The article in Blood suggests that if the vein is not completely normal, the patient should continue anticoagulant therapy. It makes sense, Cronan says, because one risk factor for DVT is having a history of it. “There are patients who keep getting DVT and keep getting DVT. So it makes sense to do a follow-up baseline study and find out where anticoagulants fit into all of this,” he explains.
Elastography
Meanwhile, Roee Lazebnik, MD, PhD, director of product development (Radiology and OB/Gynecology) for Siemens Medical Solutions’ Ultrasound Business Unit in Mountain View, California, says a promising area of research when it comes to diagnosing DVT is elastography or tissue strain imaging. Elastography is a mode of diagnostic ultrasound that provides information about the stiffness of tissue as well as its anatomy. Many clinical applications for elastography are being explored.
Researchers previously found that the stiffness of a clot may be related to its age, and using elastography techniques may allow physicians to determine the age of the clot. Age is important because acute and chronic clots tend to behave differently both in terms of complications and response to a given treatment, Lazebnik says. “Determining the age may affect treatment but this is difficult using conventional ultrasound.”
Elastography requires additional software and system capabilities. “This is a relatively new technology,” Lazebnik says. “Siemens currently offers a full complement of tissue strain analytic (elastography) applications on our highest-end platform, the ACUSON S2000.”
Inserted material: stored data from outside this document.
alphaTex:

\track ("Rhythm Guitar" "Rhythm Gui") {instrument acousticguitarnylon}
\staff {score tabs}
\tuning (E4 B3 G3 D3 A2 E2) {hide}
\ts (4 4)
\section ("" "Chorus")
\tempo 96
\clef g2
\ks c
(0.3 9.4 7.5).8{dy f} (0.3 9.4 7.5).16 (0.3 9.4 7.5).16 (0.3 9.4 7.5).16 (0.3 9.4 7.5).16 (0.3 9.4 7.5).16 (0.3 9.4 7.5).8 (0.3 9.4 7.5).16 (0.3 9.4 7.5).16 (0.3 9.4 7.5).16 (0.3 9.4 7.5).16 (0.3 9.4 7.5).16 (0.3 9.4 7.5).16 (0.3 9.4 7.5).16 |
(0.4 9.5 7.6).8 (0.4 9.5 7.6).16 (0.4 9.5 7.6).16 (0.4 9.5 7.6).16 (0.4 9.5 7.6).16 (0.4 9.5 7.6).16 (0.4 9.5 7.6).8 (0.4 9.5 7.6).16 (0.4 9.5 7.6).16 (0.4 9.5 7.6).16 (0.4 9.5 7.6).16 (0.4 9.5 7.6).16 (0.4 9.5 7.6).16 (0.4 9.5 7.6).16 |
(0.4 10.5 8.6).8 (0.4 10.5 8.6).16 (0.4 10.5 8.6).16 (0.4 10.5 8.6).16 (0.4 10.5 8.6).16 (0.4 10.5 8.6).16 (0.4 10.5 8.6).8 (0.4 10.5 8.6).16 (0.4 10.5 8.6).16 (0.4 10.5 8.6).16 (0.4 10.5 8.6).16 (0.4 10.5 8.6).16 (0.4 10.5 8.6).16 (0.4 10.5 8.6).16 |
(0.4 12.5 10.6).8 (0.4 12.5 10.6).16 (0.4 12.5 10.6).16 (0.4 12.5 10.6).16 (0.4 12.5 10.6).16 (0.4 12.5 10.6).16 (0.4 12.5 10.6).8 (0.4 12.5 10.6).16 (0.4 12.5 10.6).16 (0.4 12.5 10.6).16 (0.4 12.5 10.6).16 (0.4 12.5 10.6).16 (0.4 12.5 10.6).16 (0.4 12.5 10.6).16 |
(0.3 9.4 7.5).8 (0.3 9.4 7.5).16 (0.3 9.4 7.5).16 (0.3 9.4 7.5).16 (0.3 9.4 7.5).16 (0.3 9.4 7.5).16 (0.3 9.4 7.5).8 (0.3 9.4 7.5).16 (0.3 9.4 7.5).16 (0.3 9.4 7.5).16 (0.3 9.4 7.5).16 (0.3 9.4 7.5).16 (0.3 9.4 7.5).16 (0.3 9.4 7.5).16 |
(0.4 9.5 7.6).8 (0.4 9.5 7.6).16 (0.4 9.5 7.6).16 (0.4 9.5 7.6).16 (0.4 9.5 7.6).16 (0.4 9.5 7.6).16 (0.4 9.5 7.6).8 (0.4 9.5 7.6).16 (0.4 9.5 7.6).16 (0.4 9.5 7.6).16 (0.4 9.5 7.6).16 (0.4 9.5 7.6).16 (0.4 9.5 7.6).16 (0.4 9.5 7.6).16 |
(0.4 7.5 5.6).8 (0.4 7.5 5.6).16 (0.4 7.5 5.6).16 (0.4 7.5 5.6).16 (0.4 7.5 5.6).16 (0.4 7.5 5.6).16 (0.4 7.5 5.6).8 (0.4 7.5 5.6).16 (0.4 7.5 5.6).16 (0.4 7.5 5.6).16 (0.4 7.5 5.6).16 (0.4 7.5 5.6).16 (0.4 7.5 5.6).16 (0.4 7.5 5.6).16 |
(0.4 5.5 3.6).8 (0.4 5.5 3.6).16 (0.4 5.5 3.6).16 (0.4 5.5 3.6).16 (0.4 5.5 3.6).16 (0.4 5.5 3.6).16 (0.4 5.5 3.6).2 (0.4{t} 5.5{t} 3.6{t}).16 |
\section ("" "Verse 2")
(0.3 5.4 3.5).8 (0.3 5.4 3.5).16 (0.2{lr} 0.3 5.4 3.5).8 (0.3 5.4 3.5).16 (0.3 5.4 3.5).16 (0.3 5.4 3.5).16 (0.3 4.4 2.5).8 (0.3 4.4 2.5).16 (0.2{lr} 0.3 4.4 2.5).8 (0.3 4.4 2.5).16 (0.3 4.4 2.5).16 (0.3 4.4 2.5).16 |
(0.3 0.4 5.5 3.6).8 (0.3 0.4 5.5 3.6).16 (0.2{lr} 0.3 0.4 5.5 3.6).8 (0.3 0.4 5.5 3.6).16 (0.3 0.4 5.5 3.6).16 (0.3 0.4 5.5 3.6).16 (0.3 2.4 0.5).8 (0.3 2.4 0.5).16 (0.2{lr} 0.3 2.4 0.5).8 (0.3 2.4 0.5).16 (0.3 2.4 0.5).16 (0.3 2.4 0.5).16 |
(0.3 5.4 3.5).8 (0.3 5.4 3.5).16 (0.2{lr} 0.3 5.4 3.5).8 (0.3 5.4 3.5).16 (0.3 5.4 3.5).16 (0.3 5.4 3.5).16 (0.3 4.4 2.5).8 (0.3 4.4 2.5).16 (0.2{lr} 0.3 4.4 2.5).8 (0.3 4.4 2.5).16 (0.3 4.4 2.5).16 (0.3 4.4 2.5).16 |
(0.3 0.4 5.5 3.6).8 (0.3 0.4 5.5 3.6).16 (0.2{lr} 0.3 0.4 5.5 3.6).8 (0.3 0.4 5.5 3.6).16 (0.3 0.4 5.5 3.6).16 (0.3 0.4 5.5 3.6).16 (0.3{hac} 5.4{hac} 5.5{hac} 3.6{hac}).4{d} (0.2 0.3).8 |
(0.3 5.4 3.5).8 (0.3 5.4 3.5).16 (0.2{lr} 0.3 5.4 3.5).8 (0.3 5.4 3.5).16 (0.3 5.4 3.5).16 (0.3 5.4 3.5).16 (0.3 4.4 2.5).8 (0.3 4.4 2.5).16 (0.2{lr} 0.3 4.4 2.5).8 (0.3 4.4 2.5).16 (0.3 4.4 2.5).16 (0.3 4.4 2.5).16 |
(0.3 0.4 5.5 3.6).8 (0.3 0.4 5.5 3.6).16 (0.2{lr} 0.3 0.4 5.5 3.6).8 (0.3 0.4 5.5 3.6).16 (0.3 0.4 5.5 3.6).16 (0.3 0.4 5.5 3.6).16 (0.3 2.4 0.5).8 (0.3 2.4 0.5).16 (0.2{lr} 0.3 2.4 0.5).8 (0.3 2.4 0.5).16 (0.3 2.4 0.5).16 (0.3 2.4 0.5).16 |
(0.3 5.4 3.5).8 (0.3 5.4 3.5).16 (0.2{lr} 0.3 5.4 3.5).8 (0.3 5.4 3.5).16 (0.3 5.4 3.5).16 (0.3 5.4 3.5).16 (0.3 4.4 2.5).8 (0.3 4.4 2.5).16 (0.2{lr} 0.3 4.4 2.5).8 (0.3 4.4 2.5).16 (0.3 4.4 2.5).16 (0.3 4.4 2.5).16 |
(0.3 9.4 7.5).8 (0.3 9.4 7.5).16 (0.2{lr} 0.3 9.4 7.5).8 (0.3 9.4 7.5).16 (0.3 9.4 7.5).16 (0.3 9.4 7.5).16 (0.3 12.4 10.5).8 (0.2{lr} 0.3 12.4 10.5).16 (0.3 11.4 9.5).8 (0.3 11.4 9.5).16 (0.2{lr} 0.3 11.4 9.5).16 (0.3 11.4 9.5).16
Lazebnik says research in this area is ongoing, and currently the accuracy and clinical utility of elastography in aging clots remains uncertain. However, progress is encouraging as to date, several papers have been published. Among these is “Staging deep venous thrombosis using ultrasound elasticity imaging: animal model,” which appeared in the October 2004 issue of the Ultrasound Medical Biology journal. It’s by H. Xie, K. Kim and SR Aglyamov. Another is “Sonographic elasticity imaging of acute and chronic deep venous thrombosis in humans” in the Journal Ultrasound Medicine in September 2006 and authored by JM Rubin, Xie, Kim et al.
— Beth W. Orenstein is a freelance medical writer and a regular contributor to Radiology Today. She writes from her home in Northampton, Pa.